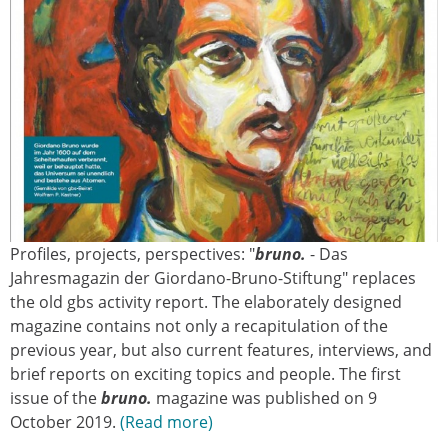
Profiles, projects, perspectives: "
bruno.
- Das
Jahresmagazin der Giordano-Bruno-Stiftung" replaces
the old gbs activity report. The elaborately designed
magazine contains not only a recapitulation of the
previous year, but also current features, interviews, and
brief reports on exciting topics and people. The first
issue of the
bruno.
magazine was published on 9
October 2019.
Read more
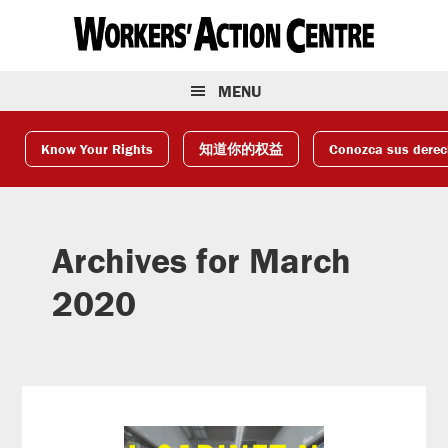
Skip
Skip
Skip
to
to
to
primary
main
footer
navigation
content
MENU
Know Your Rights
知道你的权益
Conozca sus dere
Archives for March
2020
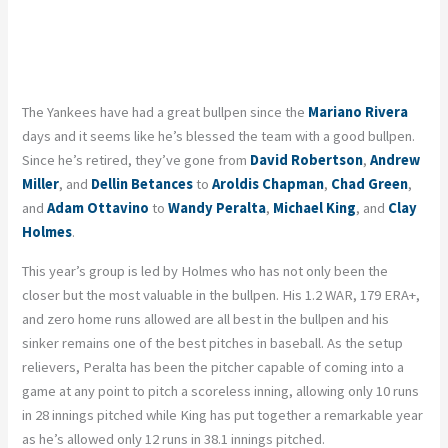
The Yankees have had a great bullpen since the
Mariano Rivera
days and it seems like he’s blessed the team with a good bullpen.
Since he’s retired, they’ve gone from
David Robertson
,
Andrew
Miller
, and
Dellin Betances
to
Aroldis Chapman
,
Chad Green
,
and
Adam Ottavino
to
Wandy Peralta
,
Michael King
, and
Clay
Holmes
.
This year’s group is led by Holmes who has not only been the
closer but the most valuable in the bullpen. His 1.2 WAR, 179 ERA+,
and zero home runs allowed are all best in the bullpen and his
sinker remains one of the best pitches in baseball. As the setup
relievers, Peralta has been the pitcher capable of coming into a
game at any point to pitch a scoreless inning, allowing only 10 runs
in 28 innings pitched while King has put together a remarkable year
as he’s allowed only 12 runs in 38.1 innings pitched.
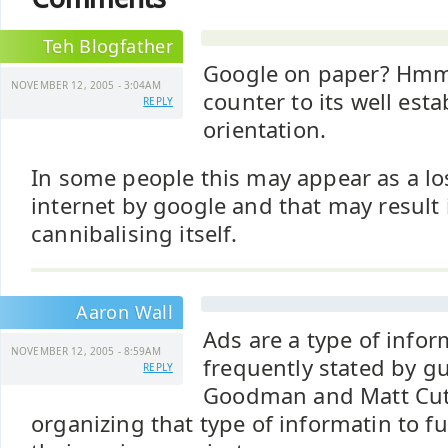
Teh Blogfather
Google on paper? Hm
NOVEMBER 12, 2005 - 3:04AM
counter to its well esta
REPLY
orientation.
In some people this may appear as a los
internet by google and that may result
cannibalising itself.
Aaron Wall
Ads are a type of infor
NOVEMBER 12, 2005 - 8:59AM
frequently stated by g
REPLY
Goodman and Matt Cutt
organizing that type of informatin to 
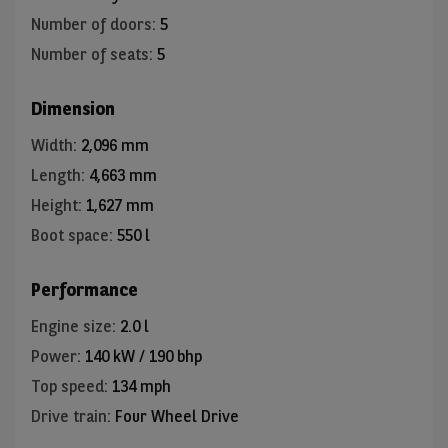
Number of doors
:
5
Number of seats
:
5
Dimension
Width
:
2,096 mm
Length
:
4,663 mm
Height
:
1,627 mm
Boot space
:
550 l
Performance
Engine size
:
2.0 l
Power
:
140 kW / 190 bhp
Top speed
:
134 mph
Drive train
:
Four Wheel Drive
|---|
Put each line of the listing above into a JSON list of strings, one string per line, and leave out blank lines and the pictures.

Exercise solution:
[
  "Profiles, projects, perspectives: \"",
  "bruno.",
  "- Das",
  "Jahresmagazin der Giordano-Bruno-Stiftung\" replaces",
  "the old gbs activity report. The elaborately designed",
  "magazine contains not only a recapitulation of the",
  "previous year, but also current features, interviews, and",
  "brief reports on exciting topics and people. The first",
  "issue of the",
  "bruno.",
  "magazine was published on 9",
  "October 2019.",
  "Read more",
  "Skip",
  "Skip",
  "Skip",
  "to",
  "to",
  "to",
  "primary",
  "main",
  "footer",
  "navigation",
  "content",
  "MENU",
  "Know Your Rights",
  "知道你的权益",
  "Conozca sus dere",
  "Archives for March",
  "2020",
  "The Yankees have had a great bullpen since the",
  "Mariano Rivera",
  "days and it seems like he’s blessed the team with a good bullpen.",
  "Since he’s retired, they’ve gone from",
  "David Robertson",
  ",",
  "Andrew",
  "Miller",
  ", and",
  "Dellin Betances",
  "to",
  "Aroldis Chapman",
  ",",
  "Chad Green",
  ",",
  "and",
  "Adam Ottavino",
  "to",
  "Wandy Peralta",
  ",",
  "Michael King",
  ", and",
  "Clay",
  "Holmes",
  ".",
  "This year’s group is led by Holmes who has not only been the",
  "closer but the most valuable in the bullpen. His 1.2 WAR, 179 ERA+,",
  "and zero home runs allowed are all best in the bullpen and his",
  "sinker remains one of the best pitches in baseball. As the setup",
  "relievers, Peralta has been the pitcher capable of coming into a",
  "game at any point to pitch a scoreless inning, allowing only 10 runs",
  "in 28 innings pitched while King has put together a remarkable year",
  "as he’s allowed only 12 runs in 38.1 innings pitched.",
  "Teh Blogfather",
  "Google on paper? Hm",
  "NOVEMBER 12, 2005 - 3:04AM",
  "counter to its well esta",
  "REPLY",
  "orientation.",
  "In some people this may appear as a los",
  "internet by google and that may result",
  "cannibalising itself.",
  "Aaron Wall",
  "Ads are a type of infor",
  "NOVEMBER 12, 2005 - 8:59AM",
  "frequently stated by g",
  "REPLY",
  "Goodman and Matt Cutt",
  "organizing that type of informatin to ",
  "Number of doors",
  ":",
  "5",
  "Number of seats",
  ":",
  "5",
  "Dimension",
  "Width",
  ":",
  "2,096 mm",
  "Length",
  ":",
  "4,663 mm",
  "Height",
  ":",
  "1,627 mm",
  "Boot space",
  ":",
  "550 l",
  "Performance",
  "Engine size",
  ":",
  "2.0 l",
  "Power",
  ":",
  "140 kW / 190 bhp",
  "Top speed",
  ":",
  "134 mph",
  "Drive train",
  ":",
  "Four Wheel Drive"
]